§ **PROBLEM STATEMENT**: The records below are to be repeated in full, exactly as they are.

§ **EXERCISE MATERIALS**:

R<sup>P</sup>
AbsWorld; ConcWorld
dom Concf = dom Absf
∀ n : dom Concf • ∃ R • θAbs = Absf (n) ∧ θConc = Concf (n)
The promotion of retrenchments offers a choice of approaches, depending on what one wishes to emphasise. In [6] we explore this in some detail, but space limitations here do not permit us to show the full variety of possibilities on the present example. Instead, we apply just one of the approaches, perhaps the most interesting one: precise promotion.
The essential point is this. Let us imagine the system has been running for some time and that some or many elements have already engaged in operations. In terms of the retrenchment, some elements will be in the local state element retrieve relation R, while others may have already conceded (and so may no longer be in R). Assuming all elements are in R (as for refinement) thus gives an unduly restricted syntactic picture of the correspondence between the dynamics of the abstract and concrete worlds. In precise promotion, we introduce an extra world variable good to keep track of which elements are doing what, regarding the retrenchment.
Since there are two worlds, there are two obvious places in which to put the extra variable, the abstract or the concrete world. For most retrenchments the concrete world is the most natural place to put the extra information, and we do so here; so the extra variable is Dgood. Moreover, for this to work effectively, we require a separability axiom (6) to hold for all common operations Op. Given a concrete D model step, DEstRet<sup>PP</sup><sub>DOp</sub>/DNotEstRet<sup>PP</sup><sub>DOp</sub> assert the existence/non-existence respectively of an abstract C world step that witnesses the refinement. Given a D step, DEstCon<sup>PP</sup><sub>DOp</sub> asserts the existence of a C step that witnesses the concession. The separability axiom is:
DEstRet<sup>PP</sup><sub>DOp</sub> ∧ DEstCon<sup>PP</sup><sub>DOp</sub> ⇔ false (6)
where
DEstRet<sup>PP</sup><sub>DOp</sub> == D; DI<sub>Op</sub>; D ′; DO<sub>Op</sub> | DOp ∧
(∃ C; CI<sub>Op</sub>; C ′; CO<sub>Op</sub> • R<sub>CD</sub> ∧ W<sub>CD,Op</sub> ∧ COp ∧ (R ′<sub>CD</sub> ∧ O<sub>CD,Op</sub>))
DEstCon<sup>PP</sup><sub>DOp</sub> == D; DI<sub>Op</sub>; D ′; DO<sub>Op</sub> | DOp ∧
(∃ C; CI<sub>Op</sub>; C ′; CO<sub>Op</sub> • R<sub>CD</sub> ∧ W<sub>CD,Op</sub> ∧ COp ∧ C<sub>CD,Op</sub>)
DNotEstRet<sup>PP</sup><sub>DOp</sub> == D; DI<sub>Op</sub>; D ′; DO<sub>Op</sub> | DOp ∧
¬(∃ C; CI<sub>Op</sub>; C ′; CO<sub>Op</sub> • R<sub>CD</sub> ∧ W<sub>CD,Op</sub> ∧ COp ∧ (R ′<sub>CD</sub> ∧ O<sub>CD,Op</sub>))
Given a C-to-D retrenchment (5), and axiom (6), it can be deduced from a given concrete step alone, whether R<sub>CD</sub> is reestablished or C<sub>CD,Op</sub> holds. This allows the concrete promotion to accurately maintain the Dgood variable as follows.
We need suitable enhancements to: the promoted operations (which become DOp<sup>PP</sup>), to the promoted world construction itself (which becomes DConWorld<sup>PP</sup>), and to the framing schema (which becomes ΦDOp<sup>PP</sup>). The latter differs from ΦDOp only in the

§ **EXERCISE OUTPUT**:
R<sup>P</sup>
AbsWorld; ConcWorld
dom Concf = dom Absf
∀ n : dom Concf • ∃ R • θAbs = Absf (n) ∧ θConc = Concf (n)
The promotion of retrenchments offers a choice of approaches, depending on what one wishes to emphasise. In [6] we explore this in some detail, but space limitations here do not permit us to show the full variety of possibilities on the present example. Instead, we apply just one of the approaches, perhaps the most interesting one: precise promotion.
The essential point is this. Let us imagine the system has been running for some time and that some or many elements have already engaged in operations. In terms of the retrenchment, some elements will be in the local state element retrieve relation R, while others may have already conceded (and so may no longer be in R). Assuming all elements are in R (as for refinement) thus gives an unduly restricted syntactic picture of the correspondence between the dynamics of the abstract and concrete worlds. In precise promotion, we introduce an extra world variable good to keep track of which elements are doing what, regarding the retrenchment.
Since there are two worlds, there are two obvious places in which to put the extra variable, the abstract or the concrete world. For most retrenchments the concrete world is the most natural place to put the extra information, and we do so here; so the extra variable is Dgood. Moreover, for this to work effectively, we require a separability axiom (6) to hold for all common operations Op. Given a concrete D model step, DEstRet<sup>PP</sup><sub>DOp</sub>/DNotEstRet<sup>PP</sup><sub>DOp</sub> assert the existence/non-existence respectively of an abstract C world step that witnesses the refinement. Given a D step, DEstCon<sup>PP</sup><sub>DOp</sub> asserts the existence of a C step that witnesses the concession. The separability axiom is:
DEstRet<sup>PP</sup><sub>DOp</sub> ∧ DEstCon<sup>PP</sup><sub>DOp</sub> ⇔ false (6)
where
DEstRet<sup>PP</sup><sub>DOp</sub> == D; DI<sub>Op</sub>; D ′; DO<sub>Op</sub> | DOp ∧
(∃ C; CI<sub>Op</sub>; C ′; CO<sub>Op</sub> • R<sub>CD</sub> ∧ W<sub>CD,Op</sub> ∧ COp ∧ (R ′<sub>CD</sub> ∧ O<sub>CD,Op</sub>))
DEstCon<sup>PP</sup><sub>DOp</sub> == D; DI<sub>Op</sub>; D ′; DO<sub>Op</sub> | DOp ∧
(∃ C; CI<sub>Op</sub>; C ′; CO<sub>Op</sub> • R<sub>CD</sub> ∧ W<sub>CD,Op</sub> ∧ COp ∧ C<sub>CD,Op</sub>)
DNotEstRet<sup>PP</sup><sub>DOp</sub> == D; DI<sub>Op</sub>; D ′; DO<sub>Op</sub> | DOp ∧
¬(∃ C; CI<sub>Op</sub>; C ′; CO<sub>Op</sub> • R<sub>CD</sub> ∧ W<sub>CD,Op</sub> ∧ COp ∧ (R ′<sub>CD</sub> ∧ O<sub>CD,Op</sub>))
Given a C-to-D retrenchment (5), and axiom (6), it can be deduced from a given concrete step alone, whether R<sub>CD</sub> is reestablished or C<sub>CD,Op</sub> holds. This allows the concrete promotion to accurately maintain the Dgood variable as follows.
We need suitable enhancements to: the promoted operations (which become DOp<sup>PP</sup>), to the promoted world construction itself (which becomes DConWorld<sup>PP</sup>), and to the framing schema (which becomes ΦDOp<sup>PP</sup>). The latter differs from ΦDOp only in the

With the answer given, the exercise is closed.